## Opdracht
Schrijf de regels van de lijst hieronder letterlijk over, te beginnen bij de regel met "9,25; please answer the same way." en verder tot en met het einde van de lijst. Laat de afbeeldingen daarbij weg.

## Aangeleverd materiaal
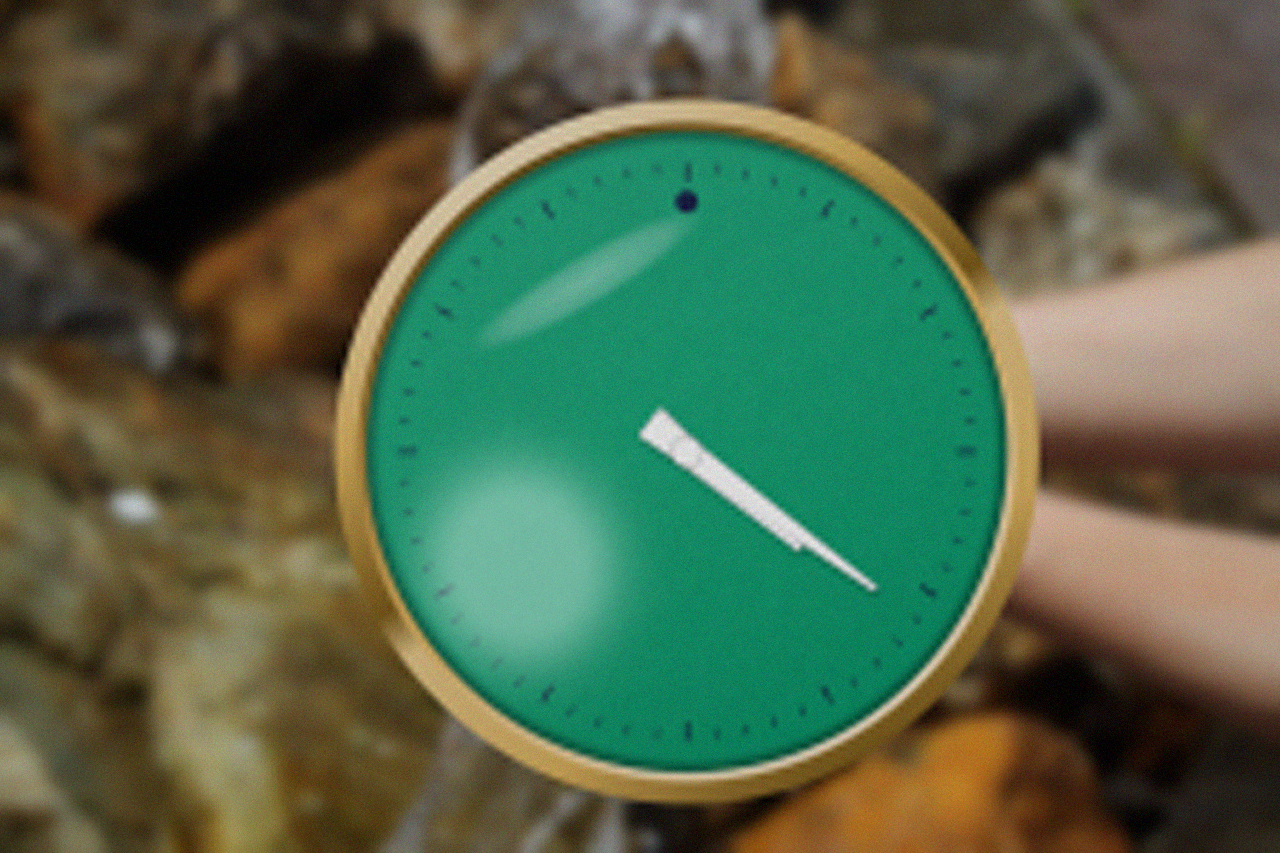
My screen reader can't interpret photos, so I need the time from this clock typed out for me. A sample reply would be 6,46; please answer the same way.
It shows 4,21
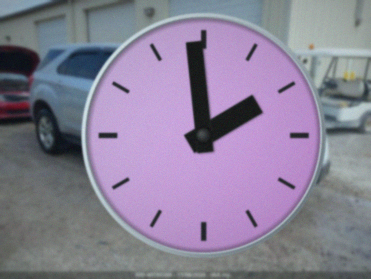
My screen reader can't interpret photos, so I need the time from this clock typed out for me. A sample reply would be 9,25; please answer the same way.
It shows 1,59
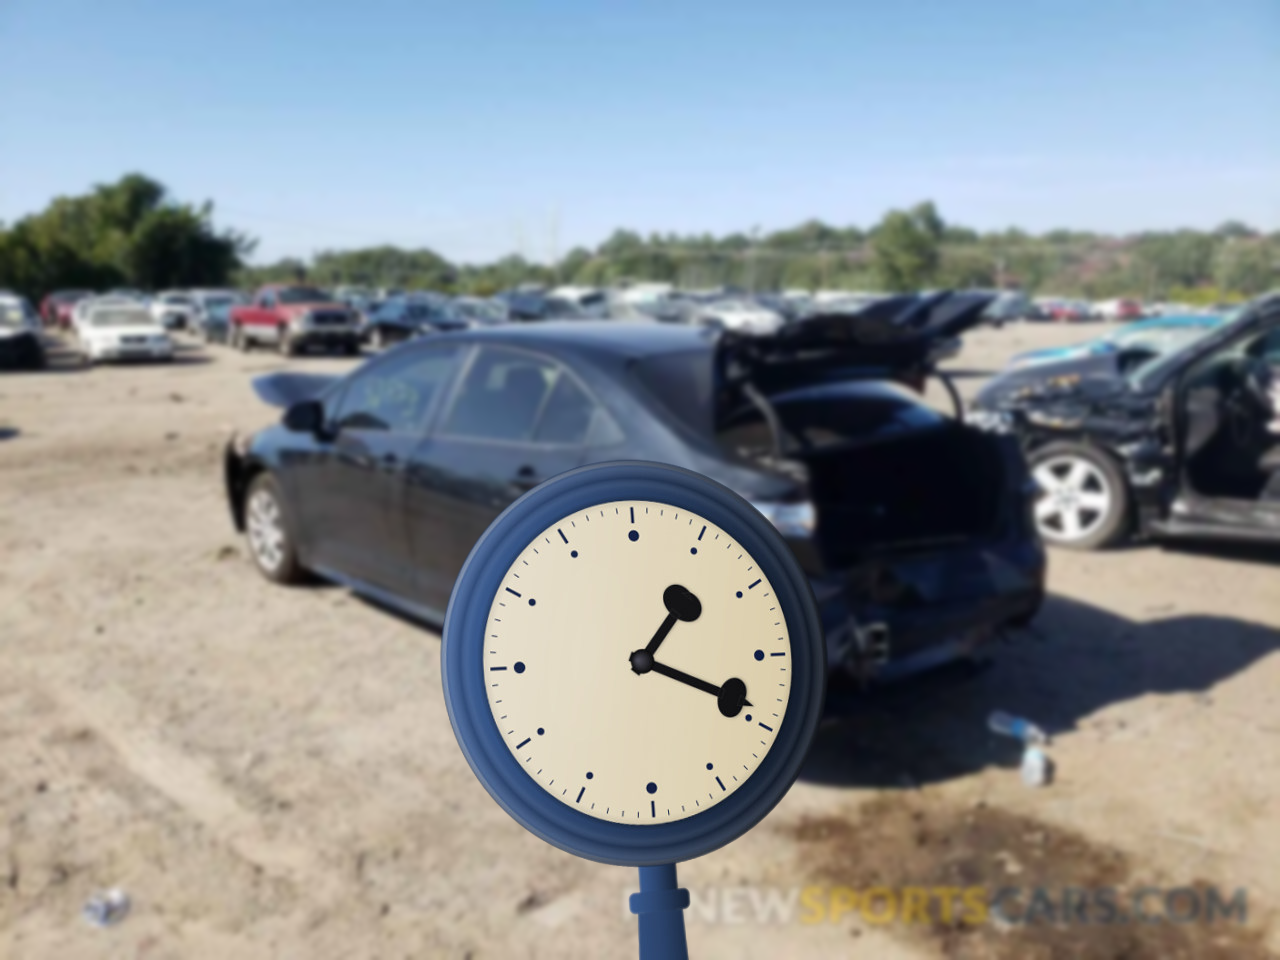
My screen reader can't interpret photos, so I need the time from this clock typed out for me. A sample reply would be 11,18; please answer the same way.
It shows 1,19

## Uitgewerkte opdracht
My screen reader can't interpret photos, so I need the time from this clock typed out for me. A sample reply would be 9,25; please answer the same way.
It shows 1,59
My screen reader can't interpret photos, so I need the time from this clock typed out for me. A sample reply would be 11,18; please answer the same way.
It shows 1,19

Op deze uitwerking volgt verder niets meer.